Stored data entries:
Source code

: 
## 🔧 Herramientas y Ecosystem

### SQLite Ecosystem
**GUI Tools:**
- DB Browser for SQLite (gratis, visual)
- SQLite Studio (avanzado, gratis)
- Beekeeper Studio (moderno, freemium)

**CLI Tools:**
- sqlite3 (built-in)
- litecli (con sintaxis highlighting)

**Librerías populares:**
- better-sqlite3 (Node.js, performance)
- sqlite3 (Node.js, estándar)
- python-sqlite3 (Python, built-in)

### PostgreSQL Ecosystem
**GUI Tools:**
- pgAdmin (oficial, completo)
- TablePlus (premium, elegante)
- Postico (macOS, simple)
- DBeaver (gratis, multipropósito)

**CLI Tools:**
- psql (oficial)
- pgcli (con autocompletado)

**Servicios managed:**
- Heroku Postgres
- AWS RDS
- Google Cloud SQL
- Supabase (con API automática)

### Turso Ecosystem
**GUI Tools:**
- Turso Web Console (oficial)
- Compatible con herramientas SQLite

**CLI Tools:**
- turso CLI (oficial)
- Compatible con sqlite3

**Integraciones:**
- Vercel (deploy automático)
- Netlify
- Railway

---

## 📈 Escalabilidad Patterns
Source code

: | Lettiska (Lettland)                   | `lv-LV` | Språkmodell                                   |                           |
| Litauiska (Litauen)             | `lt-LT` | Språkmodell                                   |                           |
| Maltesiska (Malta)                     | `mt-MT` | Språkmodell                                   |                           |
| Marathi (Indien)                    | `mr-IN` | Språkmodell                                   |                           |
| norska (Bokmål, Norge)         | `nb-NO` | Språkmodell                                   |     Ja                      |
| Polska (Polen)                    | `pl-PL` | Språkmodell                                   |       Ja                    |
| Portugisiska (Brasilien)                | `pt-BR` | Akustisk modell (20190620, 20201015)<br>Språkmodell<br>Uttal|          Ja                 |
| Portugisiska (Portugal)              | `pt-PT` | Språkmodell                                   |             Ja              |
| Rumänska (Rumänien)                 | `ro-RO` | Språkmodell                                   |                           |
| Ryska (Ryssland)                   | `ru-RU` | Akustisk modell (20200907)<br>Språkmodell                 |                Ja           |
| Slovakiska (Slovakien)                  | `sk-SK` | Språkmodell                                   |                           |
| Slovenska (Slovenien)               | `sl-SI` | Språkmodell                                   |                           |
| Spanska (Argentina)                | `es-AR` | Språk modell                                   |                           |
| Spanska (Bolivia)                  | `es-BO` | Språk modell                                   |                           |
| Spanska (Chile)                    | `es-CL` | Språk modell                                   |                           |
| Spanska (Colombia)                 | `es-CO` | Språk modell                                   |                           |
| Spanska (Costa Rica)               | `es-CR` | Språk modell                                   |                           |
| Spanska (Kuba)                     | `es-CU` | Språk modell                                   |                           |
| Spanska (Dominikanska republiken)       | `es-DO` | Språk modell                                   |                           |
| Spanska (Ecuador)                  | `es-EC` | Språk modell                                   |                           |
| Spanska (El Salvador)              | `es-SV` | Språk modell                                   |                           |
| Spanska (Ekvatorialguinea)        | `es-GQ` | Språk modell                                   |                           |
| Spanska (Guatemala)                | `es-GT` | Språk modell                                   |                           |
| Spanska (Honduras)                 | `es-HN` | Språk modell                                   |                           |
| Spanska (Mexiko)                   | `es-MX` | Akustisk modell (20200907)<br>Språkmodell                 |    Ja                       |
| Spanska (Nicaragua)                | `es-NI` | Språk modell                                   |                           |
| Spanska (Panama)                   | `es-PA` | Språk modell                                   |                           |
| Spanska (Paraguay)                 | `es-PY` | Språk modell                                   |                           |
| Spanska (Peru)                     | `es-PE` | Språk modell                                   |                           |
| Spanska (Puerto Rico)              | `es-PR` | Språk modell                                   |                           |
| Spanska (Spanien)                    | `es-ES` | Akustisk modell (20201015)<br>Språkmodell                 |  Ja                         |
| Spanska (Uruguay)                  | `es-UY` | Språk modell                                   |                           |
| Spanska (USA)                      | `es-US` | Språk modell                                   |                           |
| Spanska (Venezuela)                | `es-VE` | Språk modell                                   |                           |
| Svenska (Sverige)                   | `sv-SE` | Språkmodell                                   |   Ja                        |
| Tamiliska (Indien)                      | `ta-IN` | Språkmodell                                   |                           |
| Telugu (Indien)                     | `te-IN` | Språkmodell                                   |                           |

▶ **Assignment**
Beginning with the line above that contains "- Compatible con herramientas SQLite", copy each line exactly up to and including the line that contains "modell (20190620, 20201015)<br>Språkmodell<br>Uttal|", and go no further.

▶ **Expected answer**
- Compatible con herramientas SQLite

**CLI Tools:**
- turso CLI (oficial)
- Compatible con sqlite3

**Integraciones:**
- Vercel (deploy automático)
- Netlify
- Railway

---

## 📈 Escalabilidad Patterns
Source code

: | Lettiska (Lettland)                   | `lv-LV` | Språkmodell                                   |                           |
| Litauiska (Litauen)             | `lt-LT` | Språkmodell                                   |                           |
| Maltesiska (Malta)                     | `mt-MT` | Språkmodell                                   |                           |
| Marathi (Indien)                    | `mr-IN` | Språkmodell                                   |                           |
| norska (Bokmål, Norge)         | `nb-NO` | Språkmodell                                   |     Ja                      |
| Polska (Polen)                    | `pl-PL` | Språkmodell                                   |       Ja                    |
| Portugisiska (Brasilien)                | `pt-BR` | Akustisk modell (20190620, 20201015)<br>Språkmodell<br>Uttal|          Ja                 |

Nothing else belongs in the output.